Ojos vacíos. Un rostro distorsionado por el dolor. Odio y deseo de matar...

‘Tu Inés...’

Desde su noche de bodas, había actuado como si todo esto no significara nada. Kassel comprendió vagamente por qué nunca había aceptado con gusto los favores de Inés. A pesar de que no había nada en ella que no le deleitara, ¿por qué le incomodaba?

En su primera noche, solo había apretado los dientes al pensar en ese amante que dejó su marca, alguien a quien Inés alguna vez amó. Odiaba al hombre que, habiendo recibido su afecto, la había acostumbrado a actos tan unilaterales. Le resentía a Inés Valesteina por considerar como amante a quien solo vio como un agujero para su placer.

Con el orgullo que conocía de ella, jamás habría llevado a su boca el miembro de un hombre al que no amaba, como si no fuera nada.

Eso era lo que le incomodaba...


—.......Inés.


Apretó con fuerza sus manos temblorosas por el shock, y con esfuerzo las extendió para apartar su rostro con cuidado.

‘Si te empujo a la cama en mi lugar...’

Finalmente, las lágrimas cayeron. A través de la visión nublada, el rostro pálido y lleno de preguntas de Inés lo miró. Quizás era una expresión cercana a la felicidad. Él se arrodilló ante ella, besó su frente y lloró.

Tú, tal vez, deberías haber pensado que esas cosas no eran gran cosa. Porque si no, sentirías que morirías en ese instante. Porque no podrías soportar ni un momento más ese infierno.

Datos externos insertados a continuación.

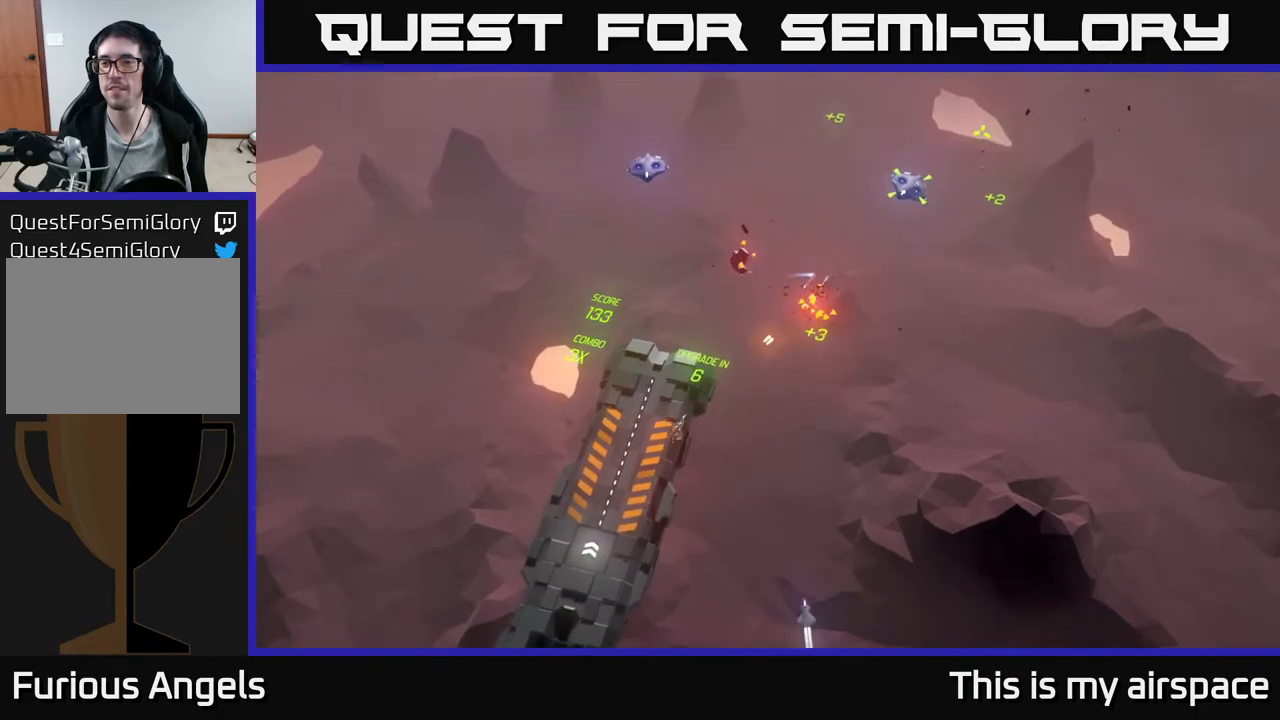
{"buttons": [], "left_stick": "up", "events": [[400, "left_stick", "up"]]}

Quiso decirle: ‘Lo sé todo, así que está bien. Ya no pasará nada. Nosotros estaremos bien.’

‘Como lo sé todo, está bien...’ Kassel rió de su propio egoísmo. El que quería estar bien era solo él. Inés recién comenzaba a sentirse cómoda, como si nada hubiera pasado. ‘Me lo contarás todo cuando estés lista’, había dicho...

¿Tendremos suficiente tiempo hasta que estés preparada?

Recordó con ansiosa angustia esos cuatro años que Inés pasó aislada en Pérez, cómo casi dejó de respirar frente a él al ver ese collar en el equipaje. Esos espasmos desgarradores cuando enfrentaba rastros del pasado fuera de su cuerpo.

Era como si su pequeño cuarto estuviera sobre un castillo de arena a punto de derrumbarse.

¿Saber que yo sé sería un consuelo para ti? ¿O solo otra amenaza?